On Christmas Eve, I saw another fellow.  He was pushing a grocery cart along Fillmore Street, just south of Pole Line Road.  You thank God that isn’t you, but that thought follows your concern about how the man you’re looking at will stay warm overnight.  He was on the street by a very nice hotel.  One he can’t afford and possibly has no interest in sleeping in a bed at the place.

Homelessness isn’t simply an Idaho or American problem.  Last week I read that Canada and Great Britain have the same issues.  Immigration to Britain has increased in the neighborhood of 30-fold from 20 years ago.  Which makes me wonder how we’re going to deal with the flow over open borders.

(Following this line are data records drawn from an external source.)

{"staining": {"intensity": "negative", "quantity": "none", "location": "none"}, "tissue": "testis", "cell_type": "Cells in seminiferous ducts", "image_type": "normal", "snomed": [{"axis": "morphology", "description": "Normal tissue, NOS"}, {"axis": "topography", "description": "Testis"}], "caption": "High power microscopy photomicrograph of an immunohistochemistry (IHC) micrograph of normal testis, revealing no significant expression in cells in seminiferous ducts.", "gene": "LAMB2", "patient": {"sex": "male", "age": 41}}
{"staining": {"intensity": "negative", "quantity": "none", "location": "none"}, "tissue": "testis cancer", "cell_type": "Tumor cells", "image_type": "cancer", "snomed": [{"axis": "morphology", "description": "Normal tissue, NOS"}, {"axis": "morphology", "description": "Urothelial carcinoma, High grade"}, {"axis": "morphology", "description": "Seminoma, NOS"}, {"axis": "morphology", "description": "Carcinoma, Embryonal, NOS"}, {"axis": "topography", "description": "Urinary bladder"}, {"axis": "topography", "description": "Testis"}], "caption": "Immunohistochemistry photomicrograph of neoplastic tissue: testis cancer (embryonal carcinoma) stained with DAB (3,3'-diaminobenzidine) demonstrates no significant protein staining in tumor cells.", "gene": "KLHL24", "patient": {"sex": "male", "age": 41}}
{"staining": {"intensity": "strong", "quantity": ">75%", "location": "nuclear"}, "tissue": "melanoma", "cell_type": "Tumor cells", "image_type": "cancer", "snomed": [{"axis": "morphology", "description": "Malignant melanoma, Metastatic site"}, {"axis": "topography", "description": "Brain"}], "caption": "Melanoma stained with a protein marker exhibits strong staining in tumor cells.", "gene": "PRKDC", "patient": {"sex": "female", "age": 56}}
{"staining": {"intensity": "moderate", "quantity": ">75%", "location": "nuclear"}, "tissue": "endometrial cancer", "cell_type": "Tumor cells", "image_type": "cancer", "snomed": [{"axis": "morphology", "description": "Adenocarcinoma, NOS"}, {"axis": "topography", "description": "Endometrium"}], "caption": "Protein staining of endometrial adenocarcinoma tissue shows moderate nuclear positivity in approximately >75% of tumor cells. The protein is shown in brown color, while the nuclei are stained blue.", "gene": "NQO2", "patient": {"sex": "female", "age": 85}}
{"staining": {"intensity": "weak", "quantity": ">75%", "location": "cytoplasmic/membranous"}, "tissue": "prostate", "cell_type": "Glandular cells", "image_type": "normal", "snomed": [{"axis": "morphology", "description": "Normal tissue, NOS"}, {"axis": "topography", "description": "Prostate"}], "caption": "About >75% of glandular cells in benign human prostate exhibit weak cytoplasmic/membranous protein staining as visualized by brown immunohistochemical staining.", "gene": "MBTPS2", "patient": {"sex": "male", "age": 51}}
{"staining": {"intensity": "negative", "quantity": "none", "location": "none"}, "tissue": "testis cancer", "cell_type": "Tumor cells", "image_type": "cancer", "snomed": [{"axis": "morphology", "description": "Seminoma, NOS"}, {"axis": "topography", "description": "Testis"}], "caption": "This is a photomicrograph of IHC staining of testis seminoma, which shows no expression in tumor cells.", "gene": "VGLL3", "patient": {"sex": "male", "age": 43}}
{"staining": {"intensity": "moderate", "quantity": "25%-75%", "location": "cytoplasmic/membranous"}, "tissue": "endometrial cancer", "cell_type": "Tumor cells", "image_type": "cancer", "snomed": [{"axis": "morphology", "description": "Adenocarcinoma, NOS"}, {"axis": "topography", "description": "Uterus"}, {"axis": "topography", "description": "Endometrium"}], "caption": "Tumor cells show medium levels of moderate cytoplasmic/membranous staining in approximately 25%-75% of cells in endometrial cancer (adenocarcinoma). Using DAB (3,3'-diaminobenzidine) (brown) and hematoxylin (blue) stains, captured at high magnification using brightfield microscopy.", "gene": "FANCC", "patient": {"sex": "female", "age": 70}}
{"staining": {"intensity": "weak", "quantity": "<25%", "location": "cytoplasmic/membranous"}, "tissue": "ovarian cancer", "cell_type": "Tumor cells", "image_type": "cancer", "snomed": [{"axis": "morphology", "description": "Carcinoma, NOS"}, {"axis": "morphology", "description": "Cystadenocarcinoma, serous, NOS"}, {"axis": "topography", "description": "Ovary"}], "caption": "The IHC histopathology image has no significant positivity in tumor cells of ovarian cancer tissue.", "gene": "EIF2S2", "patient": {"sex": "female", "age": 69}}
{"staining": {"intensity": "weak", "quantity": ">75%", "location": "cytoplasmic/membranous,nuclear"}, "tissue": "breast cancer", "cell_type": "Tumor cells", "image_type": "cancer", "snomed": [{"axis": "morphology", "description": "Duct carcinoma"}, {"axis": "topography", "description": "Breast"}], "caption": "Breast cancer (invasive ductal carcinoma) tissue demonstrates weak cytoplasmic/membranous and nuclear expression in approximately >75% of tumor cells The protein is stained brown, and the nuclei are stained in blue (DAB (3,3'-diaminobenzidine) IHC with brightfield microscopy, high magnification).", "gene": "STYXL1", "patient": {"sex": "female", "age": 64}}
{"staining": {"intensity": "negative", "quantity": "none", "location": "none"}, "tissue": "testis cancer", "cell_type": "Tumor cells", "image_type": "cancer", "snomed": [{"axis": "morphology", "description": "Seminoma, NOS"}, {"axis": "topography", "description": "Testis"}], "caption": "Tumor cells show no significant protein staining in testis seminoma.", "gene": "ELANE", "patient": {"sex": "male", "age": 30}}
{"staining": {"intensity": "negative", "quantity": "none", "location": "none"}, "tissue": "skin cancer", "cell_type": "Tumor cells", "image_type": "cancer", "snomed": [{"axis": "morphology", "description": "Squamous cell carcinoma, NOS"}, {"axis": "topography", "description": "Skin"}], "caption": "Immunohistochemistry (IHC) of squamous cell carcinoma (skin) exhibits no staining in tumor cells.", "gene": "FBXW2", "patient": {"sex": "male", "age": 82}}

Liberals talk a good game about printing money for new shelters.  As if we can warehouse millions of people.  A few lessons, they don’t want the homeless staying near them, and they don’t want new developments that would despoil Mother Earth.

This is a supply and demand issue.  Too few houses and apartments and too many people chasing a place to call home.  Since the people on the streets don’t vote, there won’t be a solution soon.